------ Data for this task ------
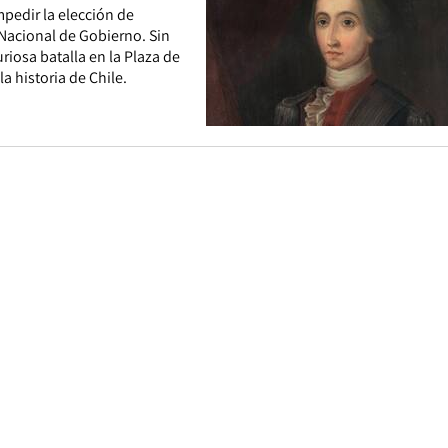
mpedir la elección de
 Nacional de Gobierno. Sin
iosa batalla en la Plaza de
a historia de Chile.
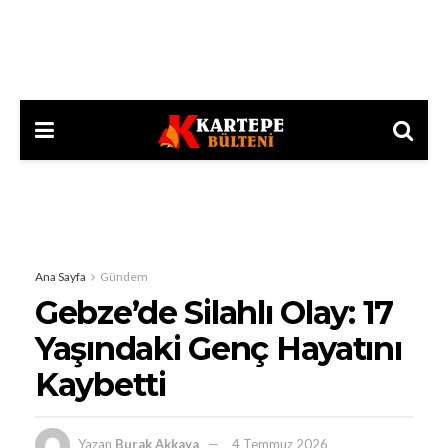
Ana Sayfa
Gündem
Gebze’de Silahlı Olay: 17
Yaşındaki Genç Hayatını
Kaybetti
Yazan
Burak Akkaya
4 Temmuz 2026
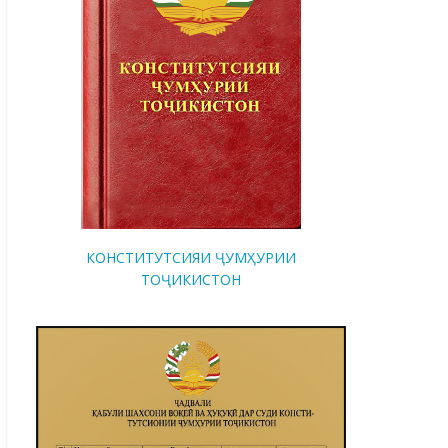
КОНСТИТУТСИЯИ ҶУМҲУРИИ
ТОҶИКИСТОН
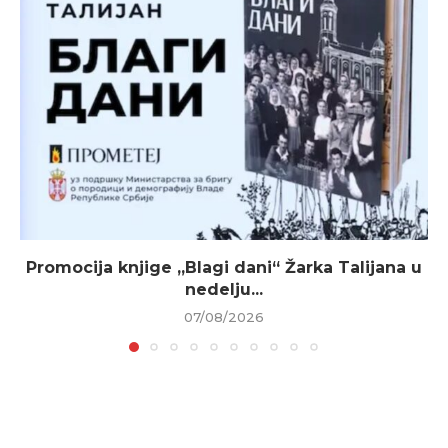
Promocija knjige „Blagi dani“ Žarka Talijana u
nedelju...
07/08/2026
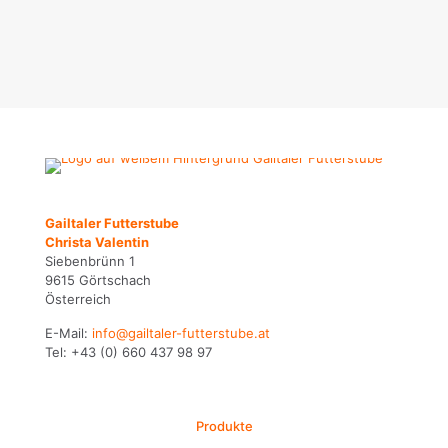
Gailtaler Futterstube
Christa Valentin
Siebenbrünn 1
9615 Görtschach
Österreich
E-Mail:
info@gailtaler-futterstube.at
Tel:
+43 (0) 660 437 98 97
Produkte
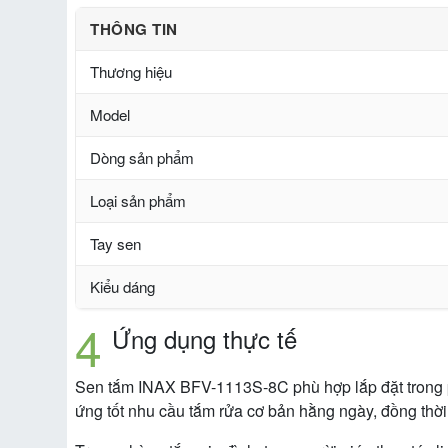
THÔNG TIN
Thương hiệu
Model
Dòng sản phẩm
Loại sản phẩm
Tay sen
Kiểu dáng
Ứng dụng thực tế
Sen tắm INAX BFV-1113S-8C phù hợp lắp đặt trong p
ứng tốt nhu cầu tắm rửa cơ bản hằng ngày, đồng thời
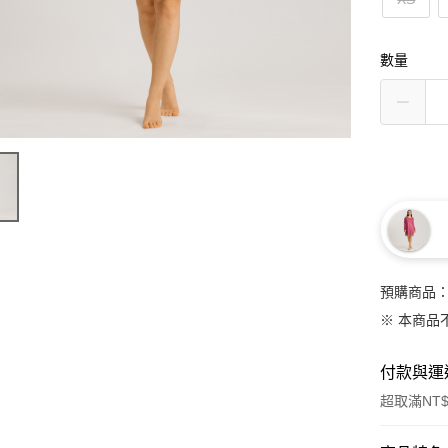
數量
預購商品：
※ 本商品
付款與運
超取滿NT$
------
_Exercise requirements_
Rewrite the items with "Produkte" renamed to "Products" and everything else left the same. Leave the pictures out of your answer.

_Output below_
mpedir la elección de
 Nacional de Gobierno. Sin
iosa batalla en la Plaza de
a historia de Chile.
Ana Sayfa
Gündem
Gebze’de Silahlı Olay: 17
Yaşındaki Genç Hayatını
Kaybetti
Yazan
Burak Akkaya
4 Temmuz 2026
КОНСТИТУТСИЯИ ҶУМҲУРИИ
ТОҶИКИСТОН
Promocija knjige „Blagi dani“ Žarka Talijana u
nedelju...
07/08/2026
Gailtaler Futterstube
Christa Valentin
Siebenbrünn 1
9615 Görtschach
Österreich
E-Mail:
info@gailtaler-futterstube.at
Tel:
+43 (0) 660 437 98 97
Products
THÔNG TIN
Thương hiệu
Model
Dòng sản phẩm
Loại sản phẩm
Tay sen
Kiểu dáng
Ứng dụng thực tế
Sen tắm INAX BFV-1113S-8C phù hợp lắp đặt trong p
ứng tốt nhu cầu tắm rửa cơ bản hằng ngày, đồng thời
數量
預購商品：
※ 本商品
付款與運
超取滿NT$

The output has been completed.